One way to store files is to organize them into folders and subfolders. In this system similar files are put together. For example, files that contain academic material are put in one folder. The folder is then given a meaningful name. Subfolders are created in the main folder (Martin, 1961). A subfolder can contain other subfolders. Subfolders contain closely related or similar content. For instance, naming files based on subjects or academic year. This makes accessing these files easy since a user can go straight to the folder or use the search function to locate the file. However, large folders can be difficult to use. To guard against this disadvantage, folders and subfolders are saved in alphabetical order.
To enhance the quality and speed of the computer program files are separated from other files. Other than making accessing these files easy, it increases safety of these files. It allows the user to delete or modify files without the risk of interfering with program files (Jerome, 2001). When program files are mixed with other files, the program files can be disrupted resulting in system failures. To improve the effectiveness of this system the computer hard disk can be partitioned. This will enable users to save program files in one partition and other files in other partitions. The partitions are designated ‘C’, ‘D’, and ‘E’. Program files are saved or directed to C.
Files can also be sorted by date. Files that have been recently created come first. Files and folders may be saved under names which depict date or year of creation. This method is useful for some types of files (Fernando et al, 1962). For instance, personal budgets or financial statements are often arranged in this manner.
To ensure that the file system is effective and efficient, consistent naming system is used. Files are given names based on content each contains. This method is maintained at all times to ensure that confusion does not arise (Robert et al, 1952). The names are kept short to ensure that they can easily be located when using search options. Short names are also easy to remember. Instead of using long names, the names are structured to get progressively short names.
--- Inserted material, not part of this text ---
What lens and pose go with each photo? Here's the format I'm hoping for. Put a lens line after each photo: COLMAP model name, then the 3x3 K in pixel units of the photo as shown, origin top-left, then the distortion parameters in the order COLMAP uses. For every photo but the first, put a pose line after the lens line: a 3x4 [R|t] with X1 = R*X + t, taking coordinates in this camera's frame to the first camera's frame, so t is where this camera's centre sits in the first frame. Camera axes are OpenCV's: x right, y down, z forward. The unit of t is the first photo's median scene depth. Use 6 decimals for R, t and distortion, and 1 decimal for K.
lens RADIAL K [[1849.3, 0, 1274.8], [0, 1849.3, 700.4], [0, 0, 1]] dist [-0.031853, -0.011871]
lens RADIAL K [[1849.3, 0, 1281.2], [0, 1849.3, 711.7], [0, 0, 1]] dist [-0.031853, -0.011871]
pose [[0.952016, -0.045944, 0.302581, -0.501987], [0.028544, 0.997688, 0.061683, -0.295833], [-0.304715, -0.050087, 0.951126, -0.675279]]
For some files color coding can be used. Folders can be named and colored in a particular way. For example, similar files can be given the same color for easy identification.
This method of storing data on a computer has two major advantages. First, enhances the performance of the computer. This is because files are arranged in a logical and meaningful way thus permitting unnecessary files to be removed. This frees space which increases the speed of the computer. Second, it makes work easier for the user. Users of a certain computer can locate files easily thus saving time. This can then translate to increased productivity.
Popular Science Magazine (1950). Web.
Robert, S et al (1952). “Punched Cards: Their Applications to Science and Industry.” Web.
Martin, H. (1961). “Ballistic Research Laboratories Report #1115.” Web.
Fernando, J et al (1962). “An Experimental Time-Sharing System.” Web.
Jerome, H. (2001). “CTSS Technical Notes. Project MIT-LCS-TR016.” Web.